O Supremo Tribunal Federal começou a julgar duas ações que questionam o tratamento de dados pessoais dos cidadãos por parte do governo federal.
- Atualizado emO alvo da ADI 6649 e da ADPF 695 é o mesmo: o decreto presidencial 10.046/19, que criou o ‘Cadastro Base do Cidadão’.
Esse ‘Cadastrão’ consiste, na prática, de garantir o cruzamento de informações entre as bases de dados custodiadas pelo poder público. O Estado, afinal, é o grande repositório de dados sobre todos os cidadãos. E faz muito sentido que a moderna gestão ganhe eficiência com o uso dessas informações.
Como apontam as autoras das duas ações, o Conselho Federal da OAB e o Partido Socialista Brasileiro, o uso de dados pelo governo é imprescindível e até desejável. Mas o Estado também precisa respeitar os princípios de proteção de dados, não apenas previsto em Lei, mas um direito constitucional. As ações sustentam que o Cadastrão falha ao não garantir transparência e finalidade.

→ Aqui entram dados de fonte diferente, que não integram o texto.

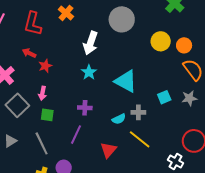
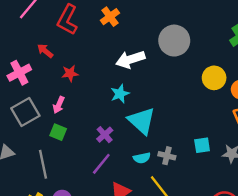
white arrow: (91, 43) -> (130, 60), turned 40
red arrow: (29, 53) -> (45, 51), moved
cyan triangle: (126, 81) -> (142, 121), moved
purple cross: (85, 108) -> (105, 135), turned 32
purple line: (76, 135) -> (101, 164), moved

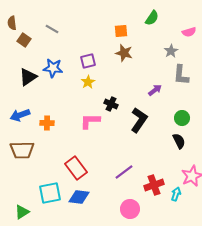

“O decreto desarma um conjunto de garantias necessária para o exercício de cidadania em uma sociedade avida pela informação. Garantias essas que foram duramente conquistadas e consolidadas no direito constitucional à proteção de dados e pela LGPD.

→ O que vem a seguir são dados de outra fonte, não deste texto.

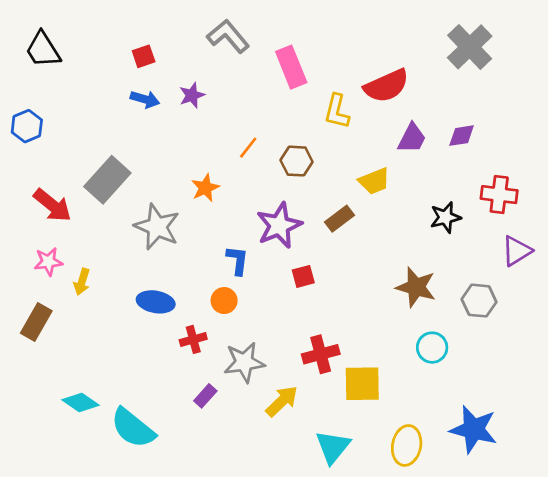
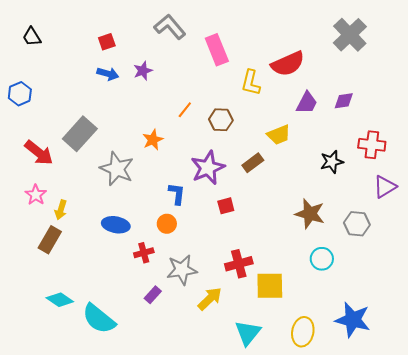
black trapezoid: (43, 50) -> (32, 37), size x0.7
pink star: (48, 262) -> (36, 195), turned -30
brown rectangle: (36, 322) -> (50, 240), moved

Esse compartilhamento, imprescindível para eficácia de mais modernos métodos de gestão, acaba por se converter em fator de insegurança, ilegalidade, e alijar cidadão do controle e da ciência mesmo sobre a utilização de seus dados pelo poder público”, afirmou o representante da OAB, o advogado e professor Danilo Doneda, ao abrir as sustentações orais no STF.
“O que está em jogo hoje é assegurar que a modernização da administração pública, através de gestão e planejamento que faça uso de informações, venha acompanhada de garantias contra os riscos ao cidadão, derivados do tratamento de seus dados pessoais.
O que está em jogo é garantir que os custos dessa modernização não recaiam contra o cidadão, que tem direito de continuar confiando no Estado como depositário de seus dados pessoais”, completou.
Representante do PSB, o advogado Ivo da Motta Correa, lembrou do acordo firmado entre Abin e Denatran, pela qual a base de dados das carteiras de motorista, custodiada pelo Serpro, seria compartilhada com a agência de inteligência, medida logo revogada pelo próprio governo.
“Não se questiona compartilhamento de dados para politicas públicas, desde que ocorra em respeito aos princípios constitucionais. O uso pela Abin, por exemplo, seria muito distinto da finalidade de coleta pelos Detrans.”
Como defendido no Supremo, haveria maneiras de sanar os pontos apontados como deficientes no decreto presidencial: a efetiva verificação de compatibilidade de finalidade, avaliação de risco, e mesmo a criação de plataformas que promovam transparência para o cidadão em relação ao uso de seus dados, bem como instrumentos de controle para exercício de direitos e escolhas relevantes.